Task to carry out: Reproduce all the lines below exactly and omit the images.

Input:
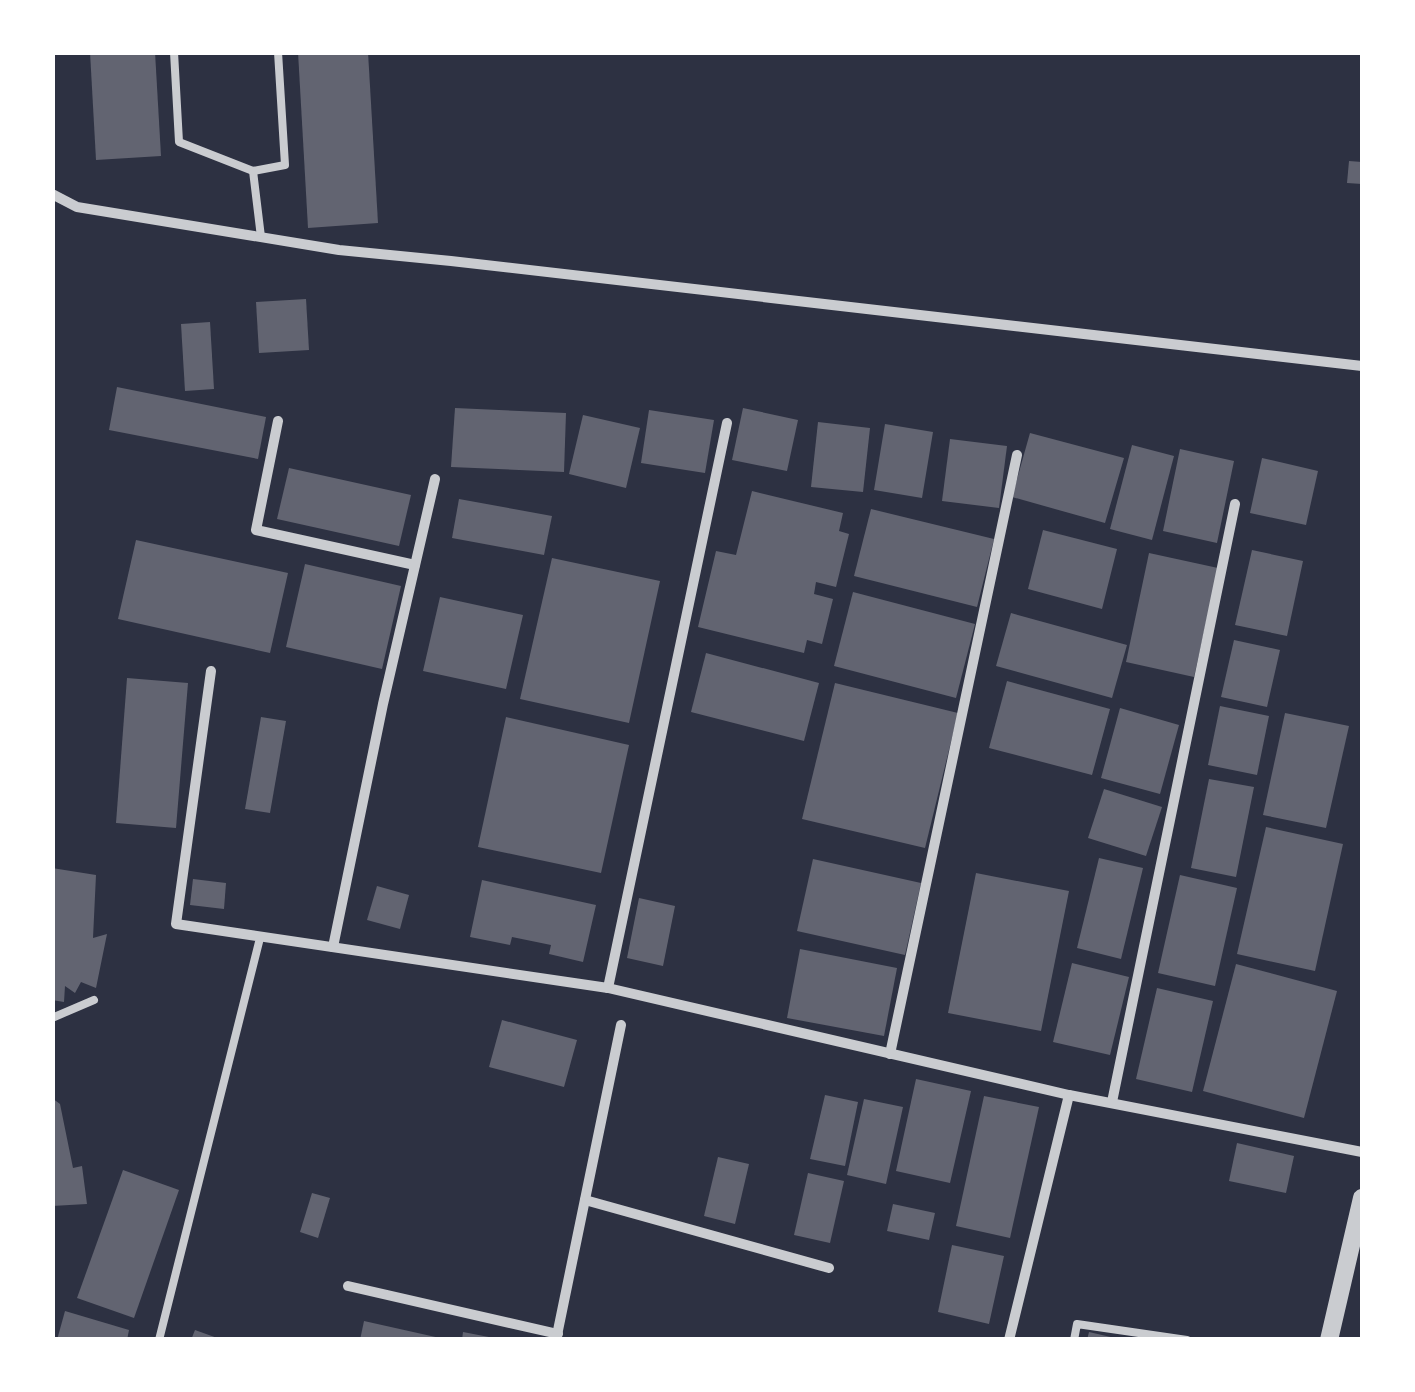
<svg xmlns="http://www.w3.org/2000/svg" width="1415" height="1392" font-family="Karla,sans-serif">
<rect width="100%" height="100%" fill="#2d3142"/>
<g fill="#626471">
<path d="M90,52H155L161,156L96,160Z"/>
<path d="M298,52H368L378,223L308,228Z"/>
<path d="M1349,161L1362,162V184L1347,183Z"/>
<path d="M306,299L309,350L259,353L256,302Z"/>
<path d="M210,322L214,389L185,391L181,324Z"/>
<path d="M117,387L266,417L258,459L109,430Z"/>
<path d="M455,408L566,413L564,472L451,467Z"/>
<path d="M743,408L798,420L787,471L732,460Z"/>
<path d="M649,410L714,420L705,473L641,463Z"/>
<path d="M583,415L640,428L626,488L569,474Z"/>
<path d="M818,422L870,428L863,492L811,487Z"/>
<path d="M885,424L933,432L922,498L874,490Z"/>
<path d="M1030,433L1124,458L1105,523L1012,497Z"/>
<path d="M950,439L1007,446L999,508L942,501Z"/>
<path d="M1132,445L1174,456L1152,540L1110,529Z"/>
<path d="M1180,449L1234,461L1217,543L1163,531Z"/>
<path d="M1262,458L1318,471L1306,525L1250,513Z"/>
<path d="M289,468L411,495L399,546L277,519Z"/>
<path d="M752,491L843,513L839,531L849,534L836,587L816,582L814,594L833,599L822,644L807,640L804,653L698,627L716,551L736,555Z"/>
<path d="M459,499L552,516L544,555L452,538Z"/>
<path d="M871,509L994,539L977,607L854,576Z"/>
<path d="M1043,530L1117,549L1102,609L1028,589Z"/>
<path d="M136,540L288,573L270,653L118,619Z"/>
<path d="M1252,550L1303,561L1287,636L1235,625Z"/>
<path d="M1149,553L1218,568L1194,677L1126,662Z"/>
<path d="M552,558L660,581L629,723L520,699Z"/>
<path d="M305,564L401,586L382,669L286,647Z"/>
<path d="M853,592L975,624L956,698L834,666Z"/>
<path d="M440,597L523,615L506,689L423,671Z"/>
<path d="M1011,613L1127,645L1112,698L996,666Z"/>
<path d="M1234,640L1280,650L1267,707L1221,697Z"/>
<path d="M706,653L819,683L804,741L691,712Z"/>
<path d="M127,678L188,683L176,828L116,823Z"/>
<path d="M1007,681L1110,709L1092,775L989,748Z"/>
<path d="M835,683L958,713L925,848L802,819Z"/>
<path d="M1220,706L1269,716L1257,775L1208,765Z"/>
<path d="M1120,708L1179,725L1160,794L1101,778Z"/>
<path d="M1285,713L1349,726L1326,828L1263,815Z"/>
<path d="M261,717L286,721L270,813L245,809Z"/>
<path d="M506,717L629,745L601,873L478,847Z"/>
<path d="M1209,779L1254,787L1236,877L1191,868Z"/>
<path d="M1104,789L1162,807L1146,856L1088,838Z"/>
<path d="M1266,827L1343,844L1315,971L1237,954Z"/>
<path d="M1099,858L1143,868L1121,959L1077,948Z"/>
<path d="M813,859L921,883L905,955L797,931Z"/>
<path d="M52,868L96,875L93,938L107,934L96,988L81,982L75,993L65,986L64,1002L52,1000Z"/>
<path d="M976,873L1069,891L1041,1031L948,1013Z"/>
<path d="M1180,875L1237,888L1215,986L1158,973Z"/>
<path d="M193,879L226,883L224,909L190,905Z"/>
<path d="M482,880L596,905L583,962L549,954L551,945L512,937L510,945L470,937Z"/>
<path d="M377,886L409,895L400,929L367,920Z"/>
<path d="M639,898L675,906L663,966L627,958Z"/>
<path d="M800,949L897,968L884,1036L787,1018Z"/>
<path d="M1072,963L1129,977L1110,1055L1053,1042Z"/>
<path d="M1236,964L1337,991L1304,1118L1203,1091Z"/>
<path d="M1157,988L1213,1001L1192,1092L1136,1079Z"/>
<path d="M502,1020L577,1040L564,1087L489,1067Z"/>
<path d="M916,1079L971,1091L950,1183L896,1171Z"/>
<path d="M825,1095L858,1102L845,1166L810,1159Z"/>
<path d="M984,1096L1039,1107L1010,1238L956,1226Z"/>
<path d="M52,1098L60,1104L73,1168L82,1166L87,1204L52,1206Z"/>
<path d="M864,1099L903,1107L886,1184L847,1175Z"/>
<path d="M1237,1143L1294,1156L1286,1193L1229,1181Z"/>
<path d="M718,1157L749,1164L735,1224L704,1216Z"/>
<path d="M123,1170L179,1190L134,1318L77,1298Z"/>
<path d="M808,1173L844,1181L830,1243L794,1235Z"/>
<path d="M312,1193L330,1198L318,1238L300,1232Z"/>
<path d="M893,1204L935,1213L929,1240L887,1231Z"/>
<path d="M952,1245L1004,1256L989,1324L938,1312Z"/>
<path d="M65,1311L129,1330L127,1340H57Z"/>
<path d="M364,1321L440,1338V1340H360Z"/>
<path d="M195,1330L220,1339V1340H191Z"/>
<path d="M463,1332L494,1338V1340H462Z"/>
<path d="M1089,1332L1115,1338V1340H1087Z"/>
</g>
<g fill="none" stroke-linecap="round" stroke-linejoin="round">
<g stroke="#caccd0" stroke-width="8">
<path d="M174,52L179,142L253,171L285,165L278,52"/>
<path d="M253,171L261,237"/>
<path d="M52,1018L94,1000"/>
<path d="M159,1340L260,938"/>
<path d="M1074,1340L1077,1324L1187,1340"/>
</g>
<g stroke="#caccd0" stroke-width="10">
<path d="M52,194L77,207L339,250L451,261L1362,366"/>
<path d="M278,421L256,530L415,565"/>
<path d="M211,671L176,924L608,988L1069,1095L1362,1152"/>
<path d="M333,947L383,704L435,479"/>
<path d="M608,988L727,423"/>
<path d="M890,1054L1017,455"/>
<path d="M1112,1102L1235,504"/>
<path d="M585,1200L829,1268"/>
<path d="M348,1286L558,1334"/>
<path d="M556,1340L621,1025"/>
<path d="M1009,1340L1069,1095"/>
</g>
<path stroke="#caccd0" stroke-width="18" d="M1329,1340L1362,1198"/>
</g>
<rect width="1415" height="1392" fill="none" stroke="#ffffff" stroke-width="110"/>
</svg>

Result:
<svg xmlns="http://www.w3.org/2000/svg" width="1415" height="1392" font-family="Karla,sans-serif">
<rect width="100%" height="100%" fill="#2d3142"/>
<g fill="#626471">
<path d="M90,52H155L161,156L96,160Z"/>
<path d="M298,52H368L378,223L308,228Z"/>
<path d="M1349,161L1362,162V184L1347,183Z"/>
<path d="M306,299L309,350L259,353L256,302Z"/>
<path d="M210,322L214,389L185,391L181,324Z"/>
<path d="M117,387L266,417L258,459L109,430Z"/>
<path d="M455,408L566,413L564,472L451,467Z"/>
<path d="M743,408L798,420L787,471L732,460Z"/>
<path d="M649,410L714,420L705,473L641,463Z"/>
<path d="M583,415L640,428L626,488L569,474Z"/>
<path d="M818,422L870,428L863,492L811,487Z"/>
<path d="M885,424L933,432L922,498L874,490Z"/>
<path d="M1030,433L1124,458L1105,523L1012,497Z"/>
<path d="M950,439L1007,446L999,508L942,501Z"/>
<path d="M1132,445L1174,456L1152,540L1110,529Z"/>
<path d="M1180,449L1234,461L1217,543L1163,531Z"/>
<path d="M1262,458L1318,471L1306,525L1250,513Z"/>
<path d="M289,468L411,495L399,546L277,519Z"/>
<path d="M752,491L843,513L839,531L849,534L836,587L816,582L814,594L833,599L822,644L807,640L804,653L698,627L716,551L736,555Z"/>
<path d="M459,499L552,516L544,555L452,538Z"/>
<path d="M871,509L994,539L977,607L854,576Z"/>
<path d="M1043,530L1117,549L1102,609L1028,589Z"/>
<path d="M136,540L288,573L270,653L118,619Z"/>
<path d="M1252,550L1303,561L1287,636L1235,625Z"/>
<path d="M1149,553L1218,568L1194,677L1126,662Z"/>
<path d="M552,558L660,581L629,723L520,699Z"/>
<path d="M305,564L401,586L382,669L286,647Z"/>
<path d="M853,592L975,624L956,698L834,666Z"/>
<path d="M440,597L523,615L506,689L423,671Z"/>
<path d="M1011,613L1127,645L1112,698L996,666Z"/>
<path d="M1234,640L1280,650L1267,707L1221,697Z"/>
<path d="M706,653L819,683L804,741L691,712Z"/>
<path d="M127,678L188,683L176,828L116,823Z"/>
<path d="M1007,681L1110,709L1092,775L989,748Z"/>
<path d="M835,683L958,713L925,848L802,819Z"/>
<path d="M1220,706L1269,716L1257,775L1208,765Z"/>
<path d="M1120,708L1179,725L1160,794L1101,778Z"/>
<path d="M1285,713L1349,726L1326,828L1263,815Z"/>
<path d="M261,717L286,721L270,813L245,809Z"/>
<path d="M506,717L629,745L601,873L478,847Z"/>
<path d="M1209,779L1254,787L1236,877L1191,868Z"/>
<path d="M1104,789L1162,807L1146,856L1088,838Z"/>
<path d="M1266,827L1343,844L1315,971L1237,954Z"/>
<path d="M1099,858L1143,868L1121,959L1077,948Z"/>
<path d="M813,859L921,883L905,955L797,931Z"/>
<path d="M52,868L96,875L93,938L107,934L96,988L81,982L75,993L65,986L64,1002L52,1000Z"/>
<path d="M976,873L1069,891L1041,1031L948,1013Z"/>
<path d="M1180,875L1237,888L1215,986L1158,973Z"/>
<path d="M193,879L226,883L224,909L190,905Z"/>
<path d="M482,880L596,905L583,962L549,954L551,945L512,937L510,945L470,937Z"/>
<path d="M377,886L409,895L400,929L367,920Z"/>
<path d="M639,898L675,906L663,966L627,958Z"/>
<path d="M800,949L897,968L884,1036L787,1018Z"/>
<path d="M1072,963L1129,977L1110,1055L1053,1042Z"/>
<path d="M1236,964L1337,991L1304,1118L1203,1091Z"/>
<path d="M1157,988L1213,1001L1192,1092L1136,1079Z"/>
<path d="M502,1020L577,1040L564,1087L489,1067Z"/>
<path d="M916,1079L971,1091L950,1183L896,1171Z"/>
<path d="M825,1095L858,1102L845,1166L810,1159Z"/>
<path d="M984,1096L1039,1107L1010,1238L956,1226Z"/>
<path d="M52,1098L60,1104L73,1168L82,1166L87,1204L52,1206Z"/>
<path d="M864,1099L903,1107L886,1184L847,1175Z"/>
<path d="M1237,1143L1294,1156L1286,1193L1229,1181Z"/>
<path d="M718,1157L749,1164L735,1224L704,1216Z"/>
<path d="M123,1170L179,1190L134,1318L77,1298Z"/>
<path d="M808,1173L844,1181L830,1243L794,1235Z"/>
<path d="M312,1193L330,1198L318,1238L300,1232Z"/>
<path d="M893,1204L935,1213L929,1240L887,1231Z"/>
<path d="M952,1245L1004,1256L989,1324L938,1312Z"/>
<path d="M65,1311L129,1330L127,1340H57Z"/>
<path d="M364,1321L440,1338V1340H360Z"/>
<path d="M195,1330L220,1339V1340H191Z"/>
<path d="M463,1332L494,1338V1340H462Z"/>
<path d="M1089,1332L1115,1338V1340H1087Z"/>
</g>
<g fill="none" stroke-linecap="round" stroke-linejoin="round">
<g stroke="#caccd0" stroke-width="8">
<path d="M174,52L179,142L253,171L285,165L278,52"/>
<path d="M253,171L261,237"/>
<path d="M52,1018L94,1000"/>
<path d="M159,1340L260,938"/>
<path d="M1074,1340L1077,1324L1187,1340"/>
</g>
<g stroke="#caccd0" stroke-width="10">
<path d="M52,194L77,207L339,250L451,261L1362,366"/>
<path d="M278,421L256,530L415,565"/>
<path d="M211,671L176,924L608,988L1069,1095L1362,1152"/>
<path d="M333,947L383,704L435,479"/>
<path d="M608,988L727,423"/>
<path d="M890,1054L1017,455"/>
<path d="M1112,1102L1235,504"/>
<path d="M585,1200L829,1268"/>
<path d="M348,1286L558,1334"/>
<path d="M556,1340L621,1025"/>
<path d="M1009,1340L1069,1095"/>
</g>
<path stroke="#caccd0" stroke-width="18" d="M1329,1340L1362,1198"/>
</g>
<rect width="1415" height="1392" fill="none" stroke="#ffffff" stroke-width="110"/>
</svg>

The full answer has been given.